Why non-linear directories have not been popular in filesystems
You might wonder why non-linear directories are so complicated that they haven't been used for most of Unix's history.
Computer science has a lot of data structures that are much better for both lookup and updates than unordered linear arrays. However, pretty much all of them are designed with the assumption that they're living in RAM, and even today RAM has very different characteristics from disks. Specifically, in RAM both fine-grained lookups and fine-grained shuffling of entries are relatively inexpensive. Neither is true for things that are on disk so on disk data structures need to be designed to minimize the amount of IO, especially the amount of random IO. You can do this, but for much of Unix's life this meant that the job was not as simple as implementing a simple and known data structure.

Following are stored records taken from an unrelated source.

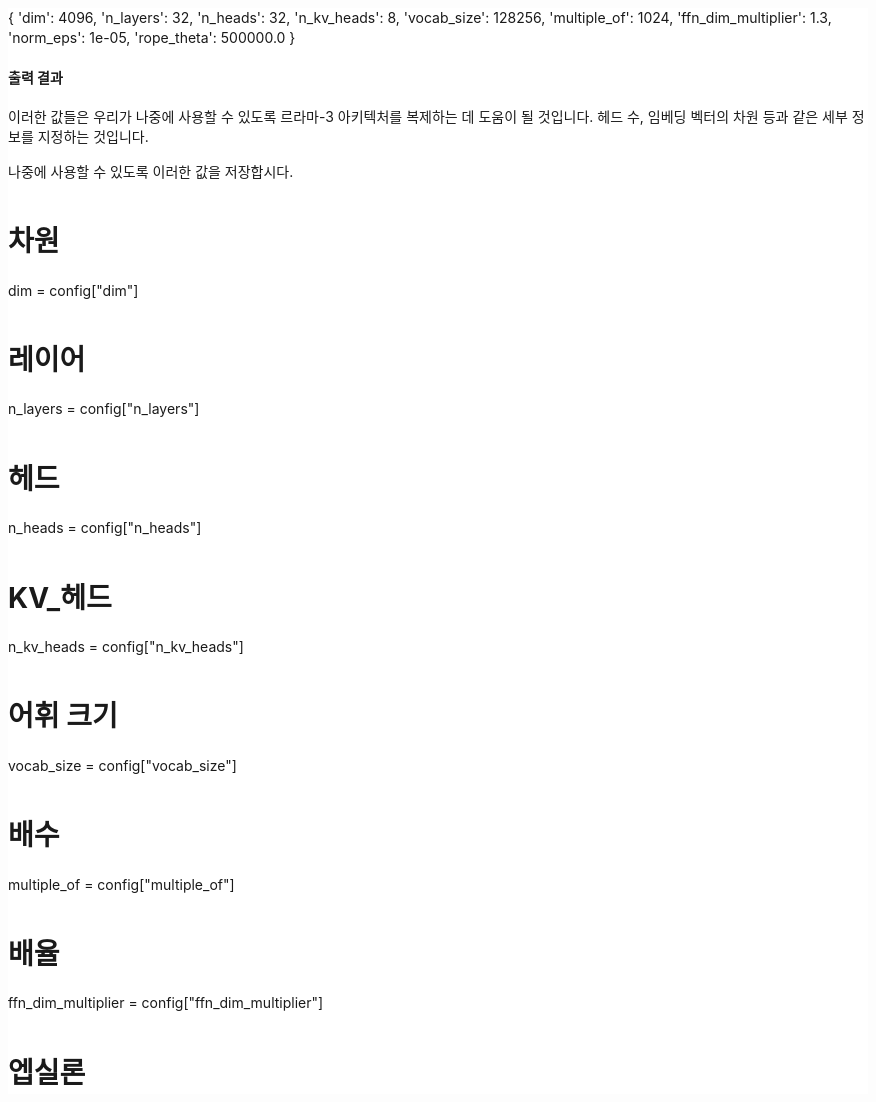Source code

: {
'dim': 4096,
'n_layers': 32,
'n_heads': 32,
'n_kv_heads': 8,
'vocab_size': 128256,
'multiple_of': 1024,
'ffn_dim_multiplier': 1.3,
'norm_eps': 1e-05,
'rope_theta': 500000.0
}

#### 출력 결과

이러한 값들은 우리가 나중에 사용할 수 있도록 르라마-3 아키텍처를 복제하는 데 도움이 될 것입니다. 헤드 수, 임베딩 벡터의 차원 등과 같은 세부 정보를 지정하는 것입니다.

나중에 사용할 수 있도록 이러한 값을 저장합시다.

# 차원

dim = config["dim"]

# 레이어

n_layers = config["n_layers"]

# 헤드

n_heads = config["n_heads"]

# KV\_헤드

n_kv_heads = config["n_kv_heads"]

# 어휘 크기

vocab_size = config["vocab_size"]

# 배수

multiple_of = config["multiple_of"]

# 배율

ffn_dim_multiplier = config["ffn_dim_multiplier"]

# 엡실론
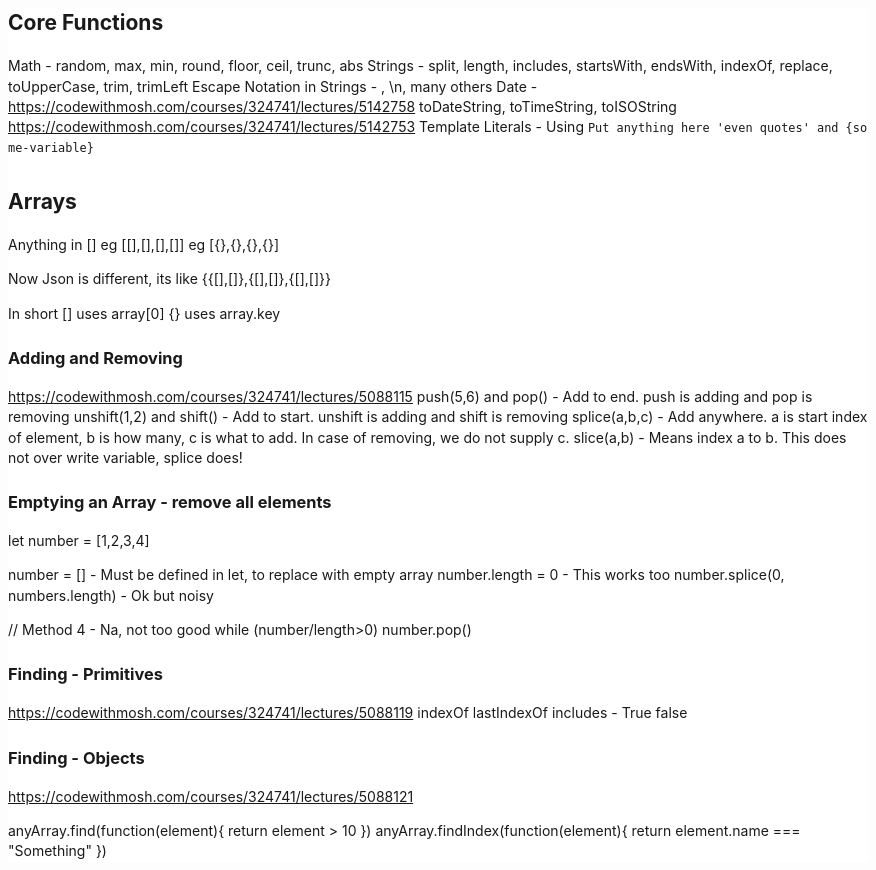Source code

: ## Core Functions
Math - random, max, min, round, floor, ceil, trunc, abs
Strings - split, length, includes, startsWith, endsWith, indexOf, replace, toUpperCase, trim, trimLeft
Escape Notation in Strings - \, \n, many others 
Date - https://codewithmosh.com/courses/324741/lectures/5142758
    toDateString, toTimeString, toISOString
https://codewithmosh.com/courses/324741/lectures/5142753
Template Literals - Using `Put anything here 'even quotes' and {some-variable}`

## Arrays
Anything in []
eg [[],[],[],[]]
eg [{},{},{},{}]

Now Json is different, its like {{[],[]},{[],[]},{[],[]}}

In short 
[] uses array[0]
{} uses array.key

### Adding and Removing
https://codewithmosh.com/courses/324741/lectures/5088115
push(5,6) and pop()             - Add to end. push is adding and pop is removing
unshift(1,2) and shift()        - Add to start. unshift is adding and shift is removing
splice(a,b,c)                   - Add anywhere. a is start index of element, b is how many, c is what to add. In case of removing, we do not supply c.
slice(a,b)  - Means index a to b. This does not over write variable, splice does!

### Emptying an Array - remove all elements
let number = [1,2,3,4]

number = []                     - Must be defined in let, to replace with empty array
number.length = 0               - This works too
number.splice(0, numbers.length) - Ok but noisy

// Method 4 - Na, not too good
while (number/length>0)
    number.pop()

### Finding - Primitives
https://codewithmosh.com/courses/324741/lectures/5088119
indexOf
lastIndexOf
includes            - True false

### Finding - Objects
https://codewithmosh.com/courses/324741/lectures/5088121

anyArray.find(function(element){ return element > 10 })
anyArray.findIndex(function(element){ return element.name === "Something" })
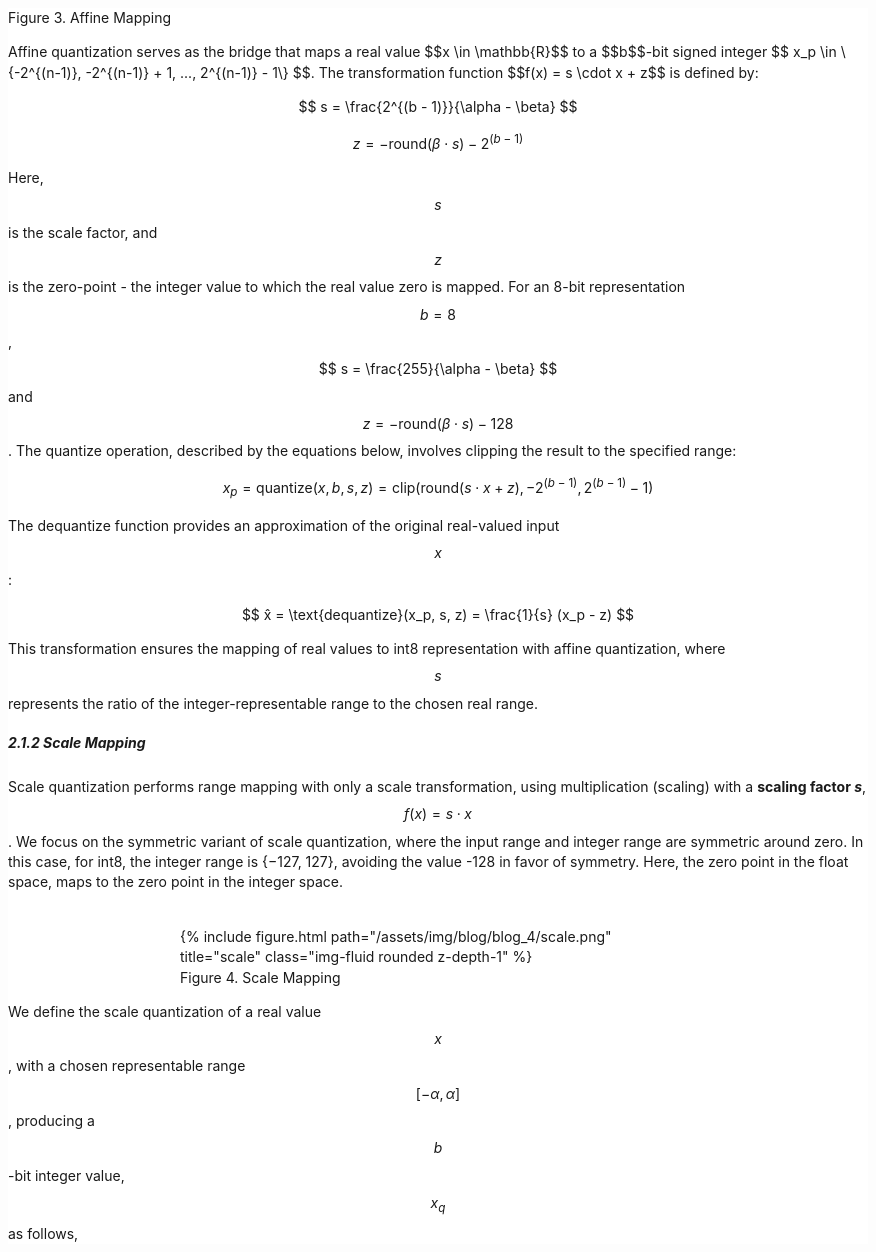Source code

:   Figure 3. Affine Mapping
</div>
</div>
Affine quantization serves as the bridge that maps a real value $$x \in \mathbb{R}$$ to a $$b$$-bit signed integer $$ x_p \in \{-2^{(n-1)}, -2^{(n-1)} + 1, ..., 2^{(n-1)} - 1\} $$. The transformation function $$f(x) = s \cdot x + z$$ is defined by:

$$
s = \frac{2^{(b - 1)}}{\alpha - \beta}
$$

$$
z = - \text{round}(\beta \cdot s) - 2^{(b-1)}
$$

Here, $$s$$ is the scale factor, and $$z $$ is the zero-point - the integer value to which the real value zero is mapped. For an 8-bit representation $$ b = 8 $$, $$ s = \frac{255}{\alpha - \beta} $$ and $$ z = - \text{round}(\beta \cdot s) - 128 $$. The quantize operation, described by the equations below, involves clipping the result to the specified range:

$$
x_p = \text{quantize}(x, b, s, z) = \text{clip}(\text{round}(s \cdot x + z), -2^{(b-1)}, 2^{(b-1)} - 1)
$$

The dequantize function provides an approximation of the original real-valued input $$ x $$:

$$
x̂ = \text{dequantize}(x_p, s, z) = \frac{1}{s} (x_p - z)
$$

This transformation ensures the mapping of real values to int8 representation with affine quantization, where $$ s $$ represents the ratio of the integer-representable range to the chosen real range.

##### 2.1.2 Scale Mapping

Scale quantization performs range mapping with only a scale transformation, using multiplication (scaling) with a **scaling factor *s***, $$f (x) = s · x$$. We focus on the symmetric variant of scale quantization, where the input range and integer range are symmetric around zero. In this case, for int8, the integer range is {−127, 127}, avoiding the value -128 in favor of symmetry. Here, the zero point in the float space, maps to the zero point in the integer space.

<br>
<div style="width: 60%;margin: 0 auto;">
<div class="row">
    <div class="col-sm mt-3 mt-md-0 text-center"> <!-- Add 'text-center' class here -->
        {% include figure.html path="/assets/img/blog/blog_4/scale.png" title="scale" class="img-fluid rounded z-depth-1" %}
    </div>
</div>
<div class="caption">
  Figure 4. Scale Mapping
</div>
</div>

We define the scale quantization of a real value $$x$$, with a chosen representable range $$[−α, α]$$, producing a $$b$$-bit integer value, $$x_q$$ as follows,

(One wrinkle here is that these data structures should keep working well even in a deliberately hostile environment, one where an attacker is trying to create a worst-case set of directory contents. This is a situation generally not faced by in-RAM algorithms.)
Next come the complications. Pretty much any efficient disk based fast
lookup data structure is going to have rebalancing requirements, where
adding or removing an entry may require shuffling other entries around.
The first complication is that filesystems have to worry about untimely
interruptions when they are partway through such rebalancing operations.
In fact, they have to stay broadly consistent if such interruptions
happen; after all, users will be very unhappy if 'touch file1
' can
result in the total loss of a large directory because the filesystem was
halfway through a major reorganization when a power failure hit.
Second, a filesystem probably wants to allow concurrent updates to
directories while a program such as ls
is iterating through the
directory. Since any update can cause a rebalancing, you then have to
at least make sure that the iterating process does not wind up reading
from, say, a now-released directory data block. Ideally you want the
program to get sensible results despite the actual data structure
changing majorly underneath it.
(This is somewhat challenging even for copy on write filesystems because
you don't want ls
to see a filename in a directory after the file has
been deleted or renamed.)
The next question is whether non-linear directories are worth it in general on typical systems. A contiguous linear directory of even semi-modest size can often be completely read in a single disk IO, and after it's in memory a linear scan usually takes trivial time compared to disk IO; the degenerate case is a single-block directory. This means that there is a minimum directory size (in number of entries and on-disk size) below which non-linear directories get you no benefit because searching them takes just as much disk IO as searching a linear directory. How many directories on a typical system are over this size, and how much are they over? In addition Unix systems have usually had very high cache hit ratios for 'hot' directories, which reduces the IO advantage that non-linear directories have.
(There are certainly situations where non-linear directories win big, but these situations tend to be uncommon precisely because those situations have been big performance losers for much of Unix's life.)
Linear directories are not as efficient as better data structures, but they are much, much simpler to implement in a filesystem. Many of these issues have straightforward answers and often simple code will do the right thing. Non-linear directories are generally going to be much more complicated, with much more code and many more issues, and they don't get you very much except in uncommon situations. It should not be a surprise that most Unix filesystem implementors have had higher priorities and most filesystems have used some form of linear directories.
(Honesty in blogging time: I'm not a filesystem designer and I haven't gone looking to find out what the state of the art is here. It's possible that modern designs have found simple and effective solutions to these issues, so the problem isn't as hard as I think it is.)